You didn't run nearly enough tests to determine anything. Repeating your test a bunch of times, I got values ranging from 0.31 to 0.54 for the same test, which is a huge variation.
So, I ran your test with 10x the number, and repeat=10, using a bunch of different Python2 and Python3 installs. Throwing away the top and bottom results, averaging the other 8, and dividing by 10 (to get a number equivalent to your tests), here's what I saw:
1. 0.52/0.53 Lion 2.6
2. 0.49/0.50 Lion 2.7
3. 0.48/0.48 MacPorts 2.7
4. 0.39/0.49 MacPorts 3.2
5. 0.39/0.48 HomeBrew 3.2
So, it looks like 3.2 is actually slightly faster with [99], and about the same speed with [-1].
However, on a 10.5 machine, I got these results:
1. 0.98/1.02 MacPorts 2.6
2. 1.47/1.59 MacPorts 3.2
Back on the original (Lion) machine, I ran in 32-bit mode, and got this:
1. 0.50/0.48 Homebrew 2.7
2. 0.75/0.82 Homebrew 3.2
So, it seems like 32-bitness is what matters, and not Leopard vs. Lion, gcc 4.0 vs. gcc 4.2 or clang, hardware differences, etc. It would help to test 64-bit builds under Leopard, with different compilers, etc., but unfortunately my Leopard box is a first-gen Intel Mini (with a 32-bit Core Solo CPU), so I can't do that test.
As further circumstantial evidence, I ran a whole slew of other quick tests on the Lion box, and it looks like 32-bit 3.2 is ~50% slower than 2.x, while 64-bit 3.2 is maybe a little faster than 2.x. But if we really want to back that up, someone needs to pick and run a real benchmark suite.
Anyway, my best guess at this point is that when optimizing the 3.x branch, nobody put much effort into 32-bit i386 Mac builds. Which is actually a reasonable choice for them to have made.
Or, alternatively, they didn't even put much effort into 32-bit i386 period. That possibility might explain why the OP saw 2.x and 3.2 giving similar results on a linux box, while Otto Allmendinger saw 3.2 being similarly slower to 2.6 on a linux box.
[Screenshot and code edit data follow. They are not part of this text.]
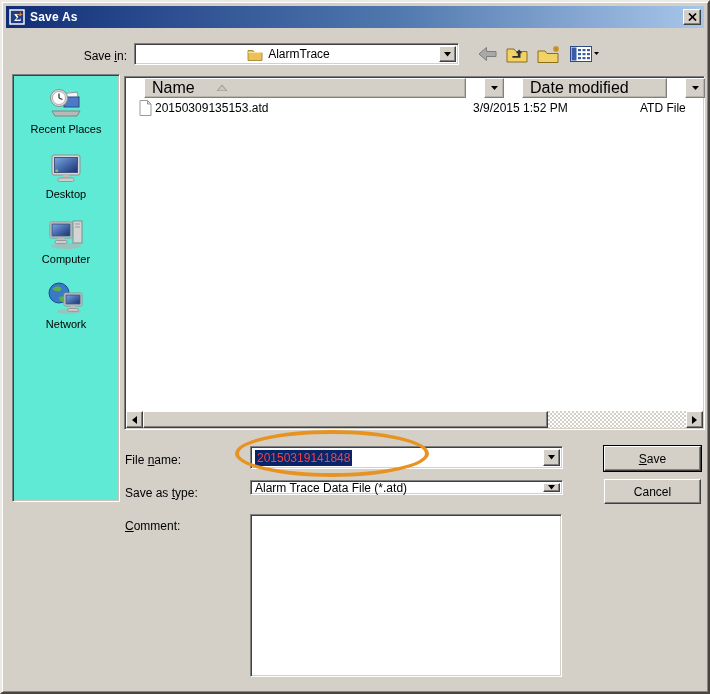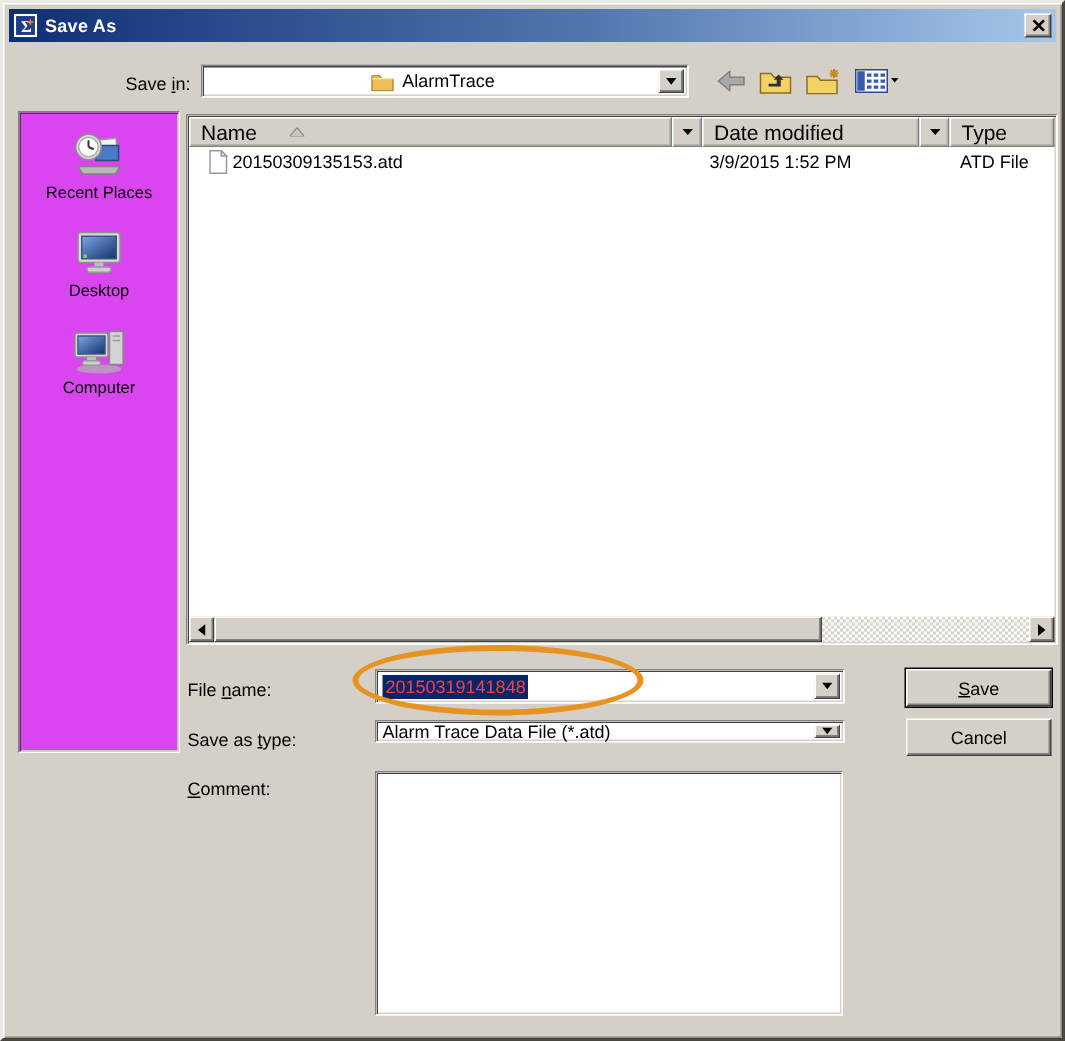--- a/index.html
+++ b/index.html
@@ -76,7 +76,7 @@
   .hseg {
     background:#d4d0c8; border:1px solid; border-color:#fff #808080 #808080 #fff;
     box-shadow: inset -1px -1px 0 #b8b4ac;
-    display:flex; align-items:center; padding-left:7px; font-size:14px; height:20px;
+    display:flex; align-items:center; padding-left:7px; font-size:16px; height:20px;margin-left:18px;
   }
   .hbtn { width:20px; justify-content:center; padding-left:0; flex:0 0 20px; }
   .seg-name { flex:0 0 322px; }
But since neither of them mentioned whether they were running 32-bit or 64-bit linux, it's hard to know whether that's relevant.
There are still lots of other different possibilities that we haven't ruled out, but this seems like the best one.
here is a code that illustrates at least part of the answer:
$ python
Python 2.7.3 (default, Apr 20 2012, 22:44:07)
[GCC 4.6.3] on linux2
Type "help", "copyright", "credits" or "license" for more information.
>>> import timeit
>>> t=timeit.timeit('mylist[99]',setup='mylist=list(range(100))',number=50000000)
>>> print (t)
2.55517697334
>>> t=timeit.timeit('mylist[99L]',setup='mylist=list(range(100))',number=50000000)
>>> print (t)
3.89904499054
$ python3
Python 3.2.3 (default, May 3 2012, 15:54:42)
[GCC 4.6.3] on linux2
Type "help", "copyright", "credits" or "license" for more information.
>>> import timeit
>>> t=timeit.timeit('mylist[99]',setup='mylist=list(range(100))',number=50000000)
>>> print (t)
3.9906489849090576
python3 does not have old int type.
Python 3 range() is the Python 2 xrange(). If you want to simulate the Python 2 range() in Python 3 code, you have to use list(range(num). The bigger the num is, the bigger difference will be observed with your original code.
Indexing should be independent on what is stored inside the list as the list stores only references to the target objects. The references are untyped and all of the same kind. The list type is therefore a homogeneous data structure -- technically. Indexing means to turn the index value into the start address + offset. Calculating the offset is very efficient with at most one subtraction. This is very cheap extra operation when compared with the other operations.